There is a great gem called html-proofer by Garen Torikian that will check html files for a bunch of things like: invalid markup, broken images, dead hyperlinks, bad favicons, etc.

When html-proofer checks for valid external links it actually makes external HTTP calls using Typhoeus. It determines whether a link is external or not by looking for http in the url. For internal links it simply checks whether the file exists or not.

This means, throughout your site, you should use relative links for internal links so that when html-proofer runs it will not make external network calls and slow down the test build. This is also a good practice anyway and because it keep your html pages smaller.

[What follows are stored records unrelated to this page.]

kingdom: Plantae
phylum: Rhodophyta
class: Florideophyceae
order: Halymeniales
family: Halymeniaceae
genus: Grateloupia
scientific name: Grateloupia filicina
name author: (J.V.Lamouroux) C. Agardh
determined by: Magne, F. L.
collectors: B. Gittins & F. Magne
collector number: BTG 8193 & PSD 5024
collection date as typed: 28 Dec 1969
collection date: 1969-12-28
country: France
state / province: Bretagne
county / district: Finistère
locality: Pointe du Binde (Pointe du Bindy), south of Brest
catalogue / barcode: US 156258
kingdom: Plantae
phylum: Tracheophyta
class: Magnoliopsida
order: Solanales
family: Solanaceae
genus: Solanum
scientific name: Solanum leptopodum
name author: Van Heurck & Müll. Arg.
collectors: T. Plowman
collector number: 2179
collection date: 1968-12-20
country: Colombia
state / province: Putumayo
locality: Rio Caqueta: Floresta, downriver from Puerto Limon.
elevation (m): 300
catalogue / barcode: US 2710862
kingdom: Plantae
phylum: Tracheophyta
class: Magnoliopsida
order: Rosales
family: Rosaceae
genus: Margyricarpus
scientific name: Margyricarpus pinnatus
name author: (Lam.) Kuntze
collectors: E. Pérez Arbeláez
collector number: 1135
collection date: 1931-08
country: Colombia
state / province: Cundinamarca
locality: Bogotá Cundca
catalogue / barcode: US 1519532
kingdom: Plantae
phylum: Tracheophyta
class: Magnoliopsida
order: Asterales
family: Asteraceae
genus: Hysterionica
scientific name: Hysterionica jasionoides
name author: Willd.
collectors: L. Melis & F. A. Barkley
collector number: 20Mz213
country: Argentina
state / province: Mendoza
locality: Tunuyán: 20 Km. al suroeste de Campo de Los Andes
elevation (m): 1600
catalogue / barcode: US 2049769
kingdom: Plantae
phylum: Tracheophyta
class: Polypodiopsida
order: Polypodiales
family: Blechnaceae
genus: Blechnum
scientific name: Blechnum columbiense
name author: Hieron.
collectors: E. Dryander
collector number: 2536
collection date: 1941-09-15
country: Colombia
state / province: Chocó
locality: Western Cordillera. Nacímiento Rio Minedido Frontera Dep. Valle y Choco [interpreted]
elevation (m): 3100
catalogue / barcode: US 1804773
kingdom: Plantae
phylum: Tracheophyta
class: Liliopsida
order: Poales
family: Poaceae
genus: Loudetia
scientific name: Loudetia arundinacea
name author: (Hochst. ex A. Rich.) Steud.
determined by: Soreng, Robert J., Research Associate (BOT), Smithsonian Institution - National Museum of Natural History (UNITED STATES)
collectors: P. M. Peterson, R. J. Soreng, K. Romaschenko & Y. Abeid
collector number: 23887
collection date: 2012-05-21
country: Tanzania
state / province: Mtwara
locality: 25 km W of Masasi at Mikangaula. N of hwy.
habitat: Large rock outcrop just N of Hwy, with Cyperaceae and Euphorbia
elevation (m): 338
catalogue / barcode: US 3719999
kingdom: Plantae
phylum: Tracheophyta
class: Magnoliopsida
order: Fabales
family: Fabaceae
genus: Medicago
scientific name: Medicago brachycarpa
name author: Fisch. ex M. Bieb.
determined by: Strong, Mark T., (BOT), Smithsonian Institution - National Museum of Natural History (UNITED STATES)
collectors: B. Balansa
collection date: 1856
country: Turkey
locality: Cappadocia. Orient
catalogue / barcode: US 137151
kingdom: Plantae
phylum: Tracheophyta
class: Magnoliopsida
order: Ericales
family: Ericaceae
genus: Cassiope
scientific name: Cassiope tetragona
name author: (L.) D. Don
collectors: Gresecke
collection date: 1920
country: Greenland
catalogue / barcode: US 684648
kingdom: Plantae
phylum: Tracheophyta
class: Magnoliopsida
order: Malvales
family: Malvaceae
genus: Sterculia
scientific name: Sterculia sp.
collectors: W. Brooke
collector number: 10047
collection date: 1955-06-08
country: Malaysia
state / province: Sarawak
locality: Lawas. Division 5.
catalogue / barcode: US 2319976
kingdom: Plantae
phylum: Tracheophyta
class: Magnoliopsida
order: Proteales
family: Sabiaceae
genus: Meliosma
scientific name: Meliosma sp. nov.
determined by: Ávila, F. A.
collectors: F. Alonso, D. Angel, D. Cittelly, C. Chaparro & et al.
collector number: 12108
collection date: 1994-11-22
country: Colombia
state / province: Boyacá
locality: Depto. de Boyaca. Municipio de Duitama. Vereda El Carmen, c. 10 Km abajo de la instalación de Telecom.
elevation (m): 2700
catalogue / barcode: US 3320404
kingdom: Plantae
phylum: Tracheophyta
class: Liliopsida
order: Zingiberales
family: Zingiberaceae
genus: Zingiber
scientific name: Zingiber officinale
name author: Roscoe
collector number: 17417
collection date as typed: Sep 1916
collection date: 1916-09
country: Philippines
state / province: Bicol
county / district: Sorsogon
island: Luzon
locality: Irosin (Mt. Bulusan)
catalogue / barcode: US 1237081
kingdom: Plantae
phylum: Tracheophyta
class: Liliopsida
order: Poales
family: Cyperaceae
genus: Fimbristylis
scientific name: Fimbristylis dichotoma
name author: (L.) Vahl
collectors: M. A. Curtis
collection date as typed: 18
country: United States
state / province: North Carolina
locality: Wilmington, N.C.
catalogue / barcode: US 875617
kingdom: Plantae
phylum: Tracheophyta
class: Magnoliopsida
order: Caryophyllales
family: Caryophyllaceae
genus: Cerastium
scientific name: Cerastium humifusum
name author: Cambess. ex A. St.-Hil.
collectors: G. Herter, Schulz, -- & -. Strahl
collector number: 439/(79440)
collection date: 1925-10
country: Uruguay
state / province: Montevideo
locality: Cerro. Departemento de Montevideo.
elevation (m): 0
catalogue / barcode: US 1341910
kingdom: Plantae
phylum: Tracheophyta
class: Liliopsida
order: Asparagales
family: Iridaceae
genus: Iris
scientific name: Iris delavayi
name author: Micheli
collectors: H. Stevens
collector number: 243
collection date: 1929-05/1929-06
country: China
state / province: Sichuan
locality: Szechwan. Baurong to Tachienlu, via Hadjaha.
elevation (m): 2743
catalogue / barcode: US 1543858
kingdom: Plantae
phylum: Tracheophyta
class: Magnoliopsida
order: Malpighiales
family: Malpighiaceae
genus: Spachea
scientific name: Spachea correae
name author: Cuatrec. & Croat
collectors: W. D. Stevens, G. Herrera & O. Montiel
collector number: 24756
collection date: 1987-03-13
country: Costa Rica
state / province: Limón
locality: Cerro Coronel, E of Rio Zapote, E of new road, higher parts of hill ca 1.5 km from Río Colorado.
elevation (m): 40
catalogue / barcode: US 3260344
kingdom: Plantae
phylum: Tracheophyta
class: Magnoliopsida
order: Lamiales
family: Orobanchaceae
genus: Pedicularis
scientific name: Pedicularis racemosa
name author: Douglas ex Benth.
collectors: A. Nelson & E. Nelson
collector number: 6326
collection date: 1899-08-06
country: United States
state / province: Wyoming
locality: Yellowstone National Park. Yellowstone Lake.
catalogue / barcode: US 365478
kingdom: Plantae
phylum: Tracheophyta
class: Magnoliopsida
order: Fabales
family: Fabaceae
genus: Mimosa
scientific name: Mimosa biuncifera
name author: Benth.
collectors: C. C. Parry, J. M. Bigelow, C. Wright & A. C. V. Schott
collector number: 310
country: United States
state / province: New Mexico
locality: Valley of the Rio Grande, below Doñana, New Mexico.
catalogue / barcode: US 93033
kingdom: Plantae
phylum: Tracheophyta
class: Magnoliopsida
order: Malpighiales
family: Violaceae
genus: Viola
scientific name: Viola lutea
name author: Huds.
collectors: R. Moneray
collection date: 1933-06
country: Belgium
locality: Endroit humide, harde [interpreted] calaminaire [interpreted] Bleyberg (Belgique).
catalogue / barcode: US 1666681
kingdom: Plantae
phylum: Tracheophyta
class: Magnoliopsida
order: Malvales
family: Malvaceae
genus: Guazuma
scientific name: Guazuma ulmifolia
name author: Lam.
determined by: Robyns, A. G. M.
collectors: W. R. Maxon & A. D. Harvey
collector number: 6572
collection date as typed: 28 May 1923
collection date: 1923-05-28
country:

The issue is that there is a place where the use of absolute urls is appropriate. Google recommends that you use absolute urls to help them identify the canonical url for a piece of content.

Avoid errors: use absolute paths rather than relative paths with the rel="canonical" link element.

Use this structure: https://www.example.com/dresses/green/greendresss.html

Not this structure: /dresses/green/greendress.html).

Google recommends placing them in the head link tag like this.

<link rel="canonical" href="https://blog.example.com/dresses/green-dresses-are-awesome" />

Doing what google recommends, html-proofer finds an error for any posts that have not yet been published on the live site. Here is an example:

- ./_site/2015/08/31/getting-html-proofer-to-work-with-canonical-url-for-google-seo/index.html
  *  External link http://tongueroo.com/2015/08/31/getting-html-proofer-to-work-with-canonical-url-for-google-seo/ failed: 404 No error

Workaround Fix

There is a closed GitHub issue covering this canonical url issue. Understandably, support will likely not be added for this edge case. Fortunately a workaround for this issue is to use the html_swap option.

HTML::Proofer.new(
  "./_site",
  # hacks to get html proof to pass links we wanted ignored
  href_swap: {
    'http://tongueroo.com' => '', # canonical link in head
  }
).run

Using the html_swap option to swap out the domain of the site, in my case tongueroo.com, and replacing it with a blank string will make html-proofer think these are relative links and hence only check for the existence of the file versus making the actual HTTP request.